Conjugal roles and the Division of Labour Flashcards
Conjugal Roles
Roles played by men and women in the household in regards to things like Housework, Paid Work, Childcare and Emotion Work.
Who does what in the Household.
The domestic division of labour between husband and wife.
Separated Conjugal Roles
Bott (1957) identified it as when men do stereotypically masculine chores like DIY and the women do stereotypically feminine chores like cooking.
Joint Conjugal Roles
Bott (1957) identified it as when couples share chores and roles equally.
Where husbands and wives both perform paid work, share the unpaid work in the home and have shared leisure and social activities.
Background
Sociologists have observed significant changes in conjugal roles, the roles of men and women within marriage over the last 50 years.
Sociologists have begun to explore other kinds of intimate relationships, such as cohabiting couples and same-sex couples, in order to discover how roles are organised in these relationships.
Not all sociologists agree that roles and relationships have changed significantly.
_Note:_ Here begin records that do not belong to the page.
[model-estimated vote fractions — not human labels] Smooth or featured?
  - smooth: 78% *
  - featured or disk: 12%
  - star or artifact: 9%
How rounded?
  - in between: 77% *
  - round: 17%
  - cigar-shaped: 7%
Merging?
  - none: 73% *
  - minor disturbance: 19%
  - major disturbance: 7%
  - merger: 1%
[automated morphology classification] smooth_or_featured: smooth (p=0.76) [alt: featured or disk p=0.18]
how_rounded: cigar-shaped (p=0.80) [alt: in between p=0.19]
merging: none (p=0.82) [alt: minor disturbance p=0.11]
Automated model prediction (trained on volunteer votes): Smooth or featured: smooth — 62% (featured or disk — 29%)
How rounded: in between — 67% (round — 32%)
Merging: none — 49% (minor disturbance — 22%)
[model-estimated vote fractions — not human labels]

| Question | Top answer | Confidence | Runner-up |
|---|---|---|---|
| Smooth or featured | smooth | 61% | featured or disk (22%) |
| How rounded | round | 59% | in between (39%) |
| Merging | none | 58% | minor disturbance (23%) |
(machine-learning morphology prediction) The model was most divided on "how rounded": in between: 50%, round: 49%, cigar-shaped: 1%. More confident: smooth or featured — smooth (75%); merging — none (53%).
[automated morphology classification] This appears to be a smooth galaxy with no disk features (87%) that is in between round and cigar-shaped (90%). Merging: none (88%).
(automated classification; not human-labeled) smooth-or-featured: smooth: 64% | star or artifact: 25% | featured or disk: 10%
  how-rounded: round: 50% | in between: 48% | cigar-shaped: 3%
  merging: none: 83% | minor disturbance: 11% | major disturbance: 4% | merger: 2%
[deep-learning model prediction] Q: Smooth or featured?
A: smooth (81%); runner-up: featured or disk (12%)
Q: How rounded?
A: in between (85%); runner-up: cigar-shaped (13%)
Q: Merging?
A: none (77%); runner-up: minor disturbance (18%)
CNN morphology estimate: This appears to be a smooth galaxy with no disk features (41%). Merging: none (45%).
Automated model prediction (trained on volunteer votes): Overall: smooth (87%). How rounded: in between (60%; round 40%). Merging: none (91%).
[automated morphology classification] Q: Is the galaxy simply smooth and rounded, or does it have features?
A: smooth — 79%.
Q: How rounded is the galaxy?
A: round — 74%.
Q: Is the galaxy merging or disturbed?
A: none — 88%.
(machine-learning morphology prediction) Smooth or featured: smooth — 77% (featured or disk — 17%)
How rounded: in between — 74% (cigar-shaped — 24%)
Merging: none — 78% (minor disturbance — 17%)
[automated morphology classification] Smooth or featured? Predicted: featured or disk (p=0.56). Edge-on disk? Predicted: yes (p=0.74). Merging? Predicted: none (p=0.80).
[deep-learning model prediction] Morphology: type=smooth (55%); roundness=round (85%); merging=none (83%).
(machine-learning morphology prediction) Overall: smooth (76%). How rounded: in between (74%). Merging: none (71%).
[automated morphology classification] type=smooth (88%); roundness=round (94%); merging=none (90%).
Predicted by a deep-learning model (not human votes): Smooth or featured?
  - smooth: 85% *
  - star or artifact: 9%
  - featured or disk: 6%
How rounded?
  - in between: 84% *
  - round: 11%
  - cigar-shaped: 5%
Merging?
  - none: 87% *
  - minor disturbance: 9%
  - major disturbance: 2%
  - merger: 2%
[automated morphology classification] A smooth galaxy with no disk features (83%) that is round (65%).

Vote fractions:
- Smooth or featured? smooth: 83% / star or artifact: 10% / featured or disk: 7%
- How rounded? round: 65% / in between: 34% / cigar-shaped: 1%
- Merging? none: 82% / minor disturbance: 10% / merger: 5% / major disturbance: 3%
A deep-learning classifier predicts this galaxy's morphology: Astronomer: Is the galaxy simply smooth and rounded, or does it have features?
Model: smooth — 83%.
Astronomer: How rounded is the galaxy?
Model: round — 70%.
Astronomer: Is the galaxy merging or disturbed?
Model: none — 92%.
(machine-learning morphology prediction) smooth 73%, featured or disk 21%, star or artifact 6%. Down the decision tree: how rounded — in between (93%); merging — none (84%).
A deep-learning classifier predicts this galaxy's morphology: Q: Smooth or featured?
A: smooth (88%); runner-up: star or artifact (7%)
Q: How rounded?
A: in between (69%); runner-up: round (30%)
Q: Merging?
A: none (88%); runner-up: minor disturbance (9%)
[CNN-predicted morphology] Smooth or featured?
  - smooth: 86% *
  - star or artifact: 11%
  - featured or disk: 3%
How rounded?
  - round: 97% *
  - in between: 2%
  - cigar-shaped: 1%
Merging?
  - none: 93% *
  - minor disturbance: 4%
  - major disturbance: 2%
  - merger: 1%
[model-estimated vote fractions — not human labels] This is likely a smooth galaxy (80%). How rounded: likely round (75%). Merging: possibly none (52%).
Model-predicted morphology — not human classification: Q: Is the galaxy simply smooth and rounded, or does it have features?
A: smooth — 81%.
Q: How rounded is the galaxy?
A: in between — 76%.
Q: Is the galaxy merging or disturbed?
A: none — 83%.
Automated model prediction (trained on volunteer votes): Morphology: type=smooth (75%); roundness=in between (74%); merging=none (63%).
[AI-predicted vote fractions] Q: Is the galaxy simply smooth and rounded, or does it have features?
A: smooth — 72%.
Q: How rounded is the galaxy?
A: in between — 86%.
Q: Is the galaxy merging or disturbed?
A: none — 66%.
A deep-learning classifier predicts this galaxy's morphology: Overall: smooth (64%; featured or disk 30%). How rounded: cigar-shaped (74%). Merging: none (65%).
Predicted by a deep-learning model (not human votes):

Many feminists say heterosexual relationships are still patriarchal, with men playing a more dominant role and traditional female responsibilities are still done by women. (Childcare and housework)
Background Evidence
In Britain in 2016, according to the Office for National Statistics, women did almost 60% more of the unpaid work, on average, than men.
Over the last half-century, across the developed world, more and more women have gone to work, the gender pay gap has been steadily narrowing, and fathers have spent more and more time with their children. But the “housework gap” largely stopped narrowing in the 1980s.
Functionalism: Parsons
A division of roles between men and women in families is a functional necessity that ensures that each partner specialises in the role that they are most suited to instrumental and expressive.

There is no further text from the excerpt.